Labour’s 1987 manifesto proclaimed that if elected the party would introduce a wealth tax ‘only applying to the wealthiest one percent of the population’ which would ‘over the years, bring a significant contribution from those in our society best able to pay’. Unlike opposition to the EEC, to Right to Buy and support for relatively extensive nationalisation, the wealth tax did not find itself axed from the party’s agenda in the mid-1980s. During the election the party was furiously attacked for its tax proposals – and like 2019 accused of planning to borrow far more than it let on – this experience would push the party further in the direction of caution and ‘fiscal responsibility’. By 1992 the proposal was gone, in favour of a more cautious approach on taxing the rich. It was only in the latter part of Kinnock’s leadership, as the party moved toward a proto-New Labourism, that it shifted away from support for wealth taxation.

As Richard Whiting suggests, a net wealth tax would likely fulfill too related goals: equity and equality. Firstly, even from a mainstream social-democratic perspective, it makes no sense that a ‘fundamental aspect of a person’s economic capacity and social power’ should be exempt from taxation. While the goal of reducing inequality would be served by redistributing wealth.

Calls for a wealth tax have been recurrent throughout Labour’s post-war history, yet the idea has only got even relatively close to implementation on one occasion, in spite of being both popular and feasible. As the United Kingdom looks ahead toward the end of quarantine and the possibility of some social and economic reform, the left should ask why that is. In the seventies proposals for an annual wealth tax arguably only got as far as they did because the policy was a quid quo pro with the trade union movement.

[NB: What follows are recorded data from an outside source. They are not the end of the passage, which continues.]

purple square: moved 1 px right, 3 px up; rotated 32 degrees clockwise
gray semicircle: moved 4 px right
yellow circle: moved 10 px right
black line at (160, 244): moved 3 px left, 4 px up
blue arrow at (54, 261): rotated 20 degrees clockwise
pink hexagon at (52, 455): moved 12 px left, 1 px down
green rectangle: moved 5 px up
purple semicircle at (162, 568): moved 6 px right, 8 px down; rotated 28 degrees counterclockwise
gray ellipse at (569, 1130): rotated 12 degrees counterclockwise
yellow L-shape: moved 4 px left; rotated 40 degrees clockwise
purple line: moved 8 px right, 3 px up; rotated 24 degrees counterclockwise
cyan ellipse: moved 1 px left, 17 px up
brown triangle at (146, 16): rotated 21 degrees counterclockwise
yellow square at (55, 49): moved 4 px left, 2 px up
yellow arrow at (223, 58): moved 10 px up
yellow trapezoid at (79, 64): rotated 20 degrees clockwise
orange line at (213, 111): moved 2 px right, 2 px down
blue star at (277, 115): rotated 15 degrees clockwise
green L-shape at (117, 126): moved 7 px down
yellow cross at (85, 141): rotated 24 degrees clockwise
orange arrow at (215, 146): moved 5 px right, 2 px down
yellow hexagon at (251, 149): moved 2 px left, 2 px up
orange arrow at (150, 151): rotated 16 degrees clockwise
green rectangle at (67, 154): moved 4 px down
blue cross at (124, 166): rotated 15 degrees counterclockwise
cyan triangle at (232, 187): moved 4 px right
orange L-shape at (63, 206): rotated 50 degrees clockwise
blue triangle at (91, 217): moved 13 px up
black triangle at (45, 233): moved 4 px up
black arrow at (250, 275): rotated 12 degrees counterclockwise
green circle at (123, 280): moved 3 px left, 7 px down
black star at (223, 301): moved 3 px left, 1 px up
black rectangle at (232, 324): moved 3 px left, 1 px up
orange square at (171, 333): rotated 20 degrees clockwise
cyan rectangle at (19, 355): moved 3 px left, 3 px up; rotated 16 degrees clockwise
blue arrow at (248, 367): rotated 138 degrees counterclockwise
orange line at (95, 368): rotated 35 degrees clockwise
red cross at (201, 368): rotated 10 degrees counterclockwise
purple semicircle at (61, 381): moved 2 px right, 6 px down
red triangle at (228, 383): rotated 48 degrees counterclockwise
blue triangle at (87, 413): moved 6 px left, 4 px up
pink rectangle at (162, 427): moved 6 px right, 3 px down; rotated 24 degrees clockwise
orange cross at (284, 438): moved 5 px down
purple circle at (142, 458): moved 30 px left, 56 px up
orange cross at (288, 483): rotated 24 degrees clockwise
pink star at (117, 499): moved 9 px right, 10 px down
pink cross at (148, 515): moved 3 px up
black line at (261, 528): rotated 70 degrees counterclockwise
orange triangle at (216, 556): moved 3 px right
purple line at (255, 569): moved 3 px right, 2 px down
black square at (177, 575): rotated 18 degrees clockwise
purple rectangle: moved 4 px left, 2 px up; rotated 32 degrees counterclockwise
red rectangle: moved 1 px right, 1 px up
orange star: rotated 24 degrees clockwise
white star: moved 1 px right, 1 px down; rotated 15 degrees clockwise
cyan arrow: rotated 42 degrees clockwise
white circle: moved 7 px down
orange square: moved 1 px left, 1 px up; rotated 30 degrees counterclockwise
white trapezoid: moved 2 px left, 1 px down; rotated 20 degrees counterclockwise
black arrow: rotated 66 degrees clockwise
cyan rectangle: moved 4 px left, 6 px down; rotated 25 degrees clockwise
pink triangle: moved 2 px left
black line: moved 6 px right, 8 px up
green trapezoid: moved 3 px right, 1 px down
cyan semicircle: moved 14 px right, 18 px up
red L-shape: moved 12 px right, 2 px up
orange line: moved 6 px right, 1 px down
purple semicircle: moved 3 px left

Beyond this, there is a need to resist attempts to situate demands for wealth taxation in a productivist framework which contrasts the ‘earned’ incomes of those on top incomes with the ‘unearned’ assets of the ‘idle wealthy’.

Last month, the outgoing Shadow Chancellor – arguably the most unwaveringly left-wing in the office’s history – called for the implementation of a wealth tax as his last proposal in the post. The proposal received less attention than it deserved. The principal aim of a wealth tax, of curtailing economic inequality, is one in which its success is almost undisputed. For that reason, it is certainly worth looking at again.